Did you know I have a pussy?
It’s far, far away. But it’s mine.
I’ve been experimenting with just how comprehensive my ownership is, and, at least for the moment, the answer is, “It’s totally mine.”
For almost a week now, I’ve been dangling Sofia over the edge of an orgasm. She’s been completing tasks for me, clearing her backlog, demonstrating her commitment to giving me what I ask of her. Precisely what I ask of her. And I ask a lot of her.
I’ve insinuated myself into her sleep, into her dating life, into her day-to-day activities. Everything I ask she does. Everything.
Asking her to do things makes my cock hard. I know that, whatever I ask, she will do. And that makes my cock hard. Never mind when she actually does it. That makes my cock not just hard, but twitchy hard, so hard I can feel my pulse in it.
She’s been begging for a couple of days to come. I’m thinking about it. Thinking about letting her come for me.
On the plus side? If she does, I’ll see it. I’ll hear it. I’ll know it’s mine. On the negative side?
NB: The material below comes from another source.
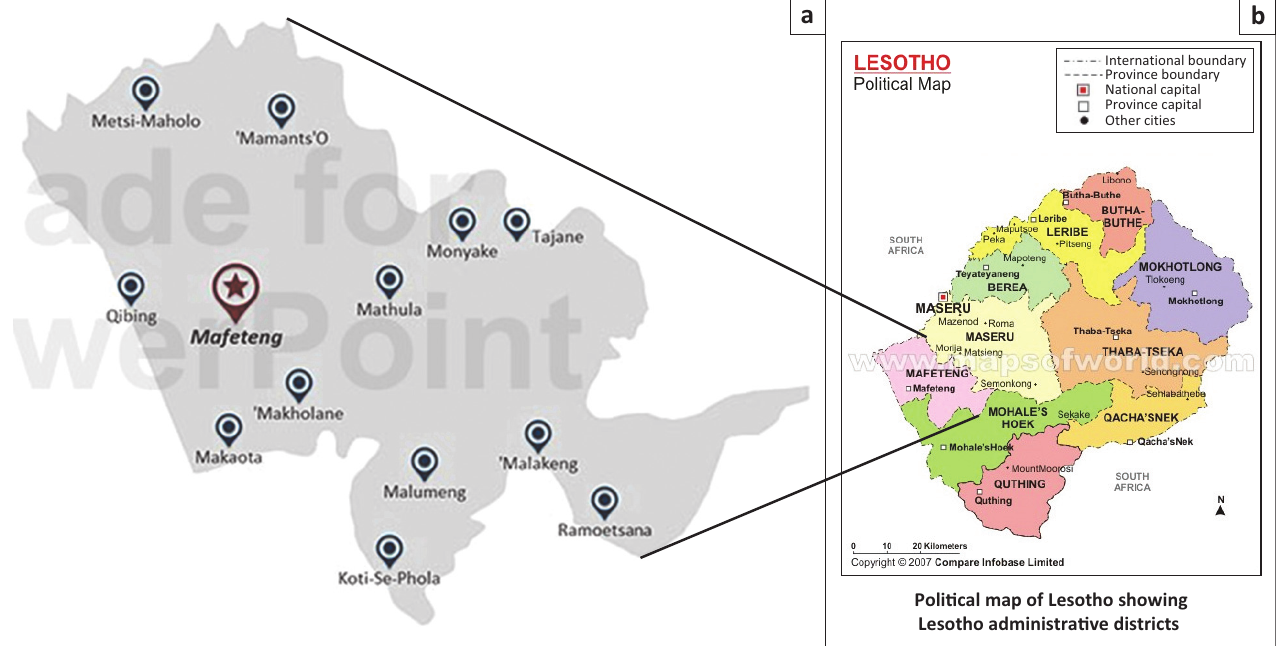
Poli(cid:27)cal map of Lesotho showing Lesotho administra(cid:27)ve districts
I love having her on edge like this. I love getting a dozen or more e-mails from her a day begging to come. Sometimes, she doesn’t even beg to come – she just begs to let her touch her pussy. Which she knows… which she knows… will make it worse, will make her need that orgasm even more than before.
I don’t know.
Should I let her come?
As someone who regularly hangs from that same edge, my immediate empathetic response is to say: Oh, yes, let her come, especially since she’s been so good!
As someone who has hung far past *needing* to come, and who has been driven to the frenzied heights of pleaseohgodifyoudon’tletmeI’llgoinsane–my response is to let her dangle a little longer. Because every day that passes only makes the reward grow sweeter.